Let us return to what we have called the double movement. It can be personified as the action of two organizing principles in society, each of them setting itself specific institutional aims, having the support of definite social forces and using its own distinctive methods. The one was the principle of economic liberalism, aiming at the establishment of a self-regulating market, relying on the support of the trading classes, and using largely laissez-faire and free trade as its methods; the other was the principle of social protection aiming at the conservation of man and nature as well as productive organization, relying on the varying support of those most immediately affected by the deleterious action of the market—primarily, but not exclusively, the working and the landed classes—and using protective legislation, restrictive associations, and other instruments of intervention as its methods.
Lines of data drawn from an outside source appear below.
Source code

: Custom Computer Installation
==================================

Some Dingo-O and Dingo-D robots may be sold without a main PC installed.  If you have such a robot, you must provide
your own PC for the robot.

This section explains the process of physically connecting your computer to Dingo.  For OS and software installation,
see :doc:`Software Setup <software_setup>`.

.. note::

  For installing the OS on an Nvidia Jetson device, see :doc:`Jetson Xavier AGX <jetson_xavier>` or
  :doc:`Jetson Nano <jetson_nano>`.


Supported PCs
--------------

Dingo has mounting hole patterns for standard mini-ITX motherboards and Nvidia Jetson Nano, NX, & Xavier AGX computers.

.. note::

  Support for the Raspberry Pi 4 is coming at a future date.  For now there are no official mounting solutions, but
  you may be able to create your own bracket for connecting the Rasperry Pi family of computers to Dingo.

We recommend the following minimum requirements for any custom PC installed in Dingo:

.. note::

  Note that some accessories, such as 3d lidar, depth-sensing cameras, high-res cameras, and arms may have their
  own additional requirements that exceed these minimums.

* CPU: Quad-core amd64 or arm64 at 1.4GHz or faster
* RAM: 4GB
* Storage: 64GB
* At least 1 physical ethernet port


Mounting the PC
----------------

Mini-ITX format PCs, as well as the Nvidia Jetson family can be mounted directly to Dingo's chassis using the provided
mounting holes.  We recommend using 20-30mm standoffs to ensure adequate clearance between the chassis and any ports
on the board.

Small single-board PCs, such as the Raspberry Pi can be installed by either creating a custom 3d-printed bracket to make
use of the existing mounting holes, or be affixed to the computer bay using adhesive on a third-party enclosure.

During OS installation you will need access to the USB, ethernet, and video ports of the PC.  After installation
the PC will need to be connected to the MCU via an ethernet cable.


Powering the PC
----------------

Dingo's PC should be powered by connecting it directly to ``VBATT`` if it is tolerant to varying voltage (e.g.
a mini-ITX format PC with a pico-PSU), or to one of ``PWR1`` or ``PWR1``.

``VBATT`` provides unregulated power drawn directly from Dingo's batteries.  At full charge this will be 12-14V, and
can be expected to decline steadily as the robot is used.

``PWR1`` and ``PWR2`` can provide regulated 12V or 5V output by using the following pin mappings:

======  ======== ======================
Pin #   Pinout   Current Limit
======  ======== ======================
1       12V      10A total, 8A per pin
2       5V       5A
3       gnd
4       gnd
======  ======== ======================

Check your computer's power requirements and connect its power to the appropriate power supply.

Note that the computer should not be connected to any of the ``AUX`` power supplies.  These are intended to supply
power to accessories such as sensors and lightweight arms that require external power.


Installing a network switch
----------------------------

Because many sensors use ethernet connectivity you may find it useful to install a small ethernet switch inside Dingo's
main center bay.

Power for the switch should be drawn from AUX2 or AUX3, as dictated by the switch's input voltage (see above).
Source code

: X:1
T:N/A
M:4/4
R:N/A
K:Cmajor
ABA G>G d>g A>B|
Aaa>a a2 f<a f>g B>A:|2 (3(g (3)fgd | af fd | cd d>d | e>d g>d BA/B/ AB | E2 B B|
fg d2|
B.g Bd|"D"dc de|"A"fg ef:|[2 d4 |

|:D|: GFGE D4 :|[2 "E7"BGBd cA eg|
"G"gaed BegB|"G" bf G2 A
The emphasis on class is important. The services to society performed by the landed, the middle, and the working classes shaped the whole social history of the nineteenth century. Their part was cut out for them by their availability for the discharge of various functions that derived from the total situation of society. The middle classes were the bearers of the nascent market economy; their business interests ran, on the whole, parallel to the general interest in regard to production and employment; if business was flourishing, there was a chance of jobs for all and of rents for the owners; if markets were expanding, investments could be freely and readily made; if the trading community competed successfully with the foreigner, the currency was safe. On the other hand, the trading classes had no organ to sense the dangers involved in the exploitation of the physical strength of the worker, the destruction of family life, the devastation of neighborhoods, the denudation of forests, the pollution of rivers, the deterioration of craft standards, the disruption of folkways, and the general degradation of existence including housing and arts, as well as the innumerable forms of private and public life that do not affect profits. The middle classes fulfilled their function by developing an all but sacramental belief in the universal beneficence of profits, although this disqualified them as the keepers of other interests as vital to a good life as the furtherance of production. Here lay the chance of those classes which were not engaged in applying expensive, complicated, or specific machines to production. Roughly, to the landed aristocracy and the peasantry fell the task of safeguarding the martial qualities of the nation which continued to depend largely on men and soil, while the laboring people to a smaller or greater extent, became representatives of the common human interests that had become homeless. But at one time or another, each social class stood, even if unconsciously, for interests wider than its own.

By the turn of the nineteenth century—universal suffrage was now fairly general—the working class was an influential factor in the state; the trading classes, on the other hand, whose sway over the legislature went no longer unchallenged, became conscious of the political power involved in their leadership in industry. This peculiar localization of influence and power caused no trouble as long as the market system continued to function without great stress and strain; but when, for inherent reasons, this was no longer the case, and tensions between the social classes developed, society itself was endangered by the fact that the contending parties were making government and business, state and industry, respectively, their strongholds. Two vital functions of society—the political and the economic—were being used and abused as weapons in a struggle for sectional interests. It was out of such a perilous deadlock that in the twentieth century the fascist crisis sprang.

From these two angles, then, we intend to outline the movement which shaped the social history of the nineteenth century. The one was given by the clash of the organizing principles of economic liberalism and social protection which led to deep-seated institutional strain; the other by the conflict of classes which, interacting with the first, turned crisis into catastrophe.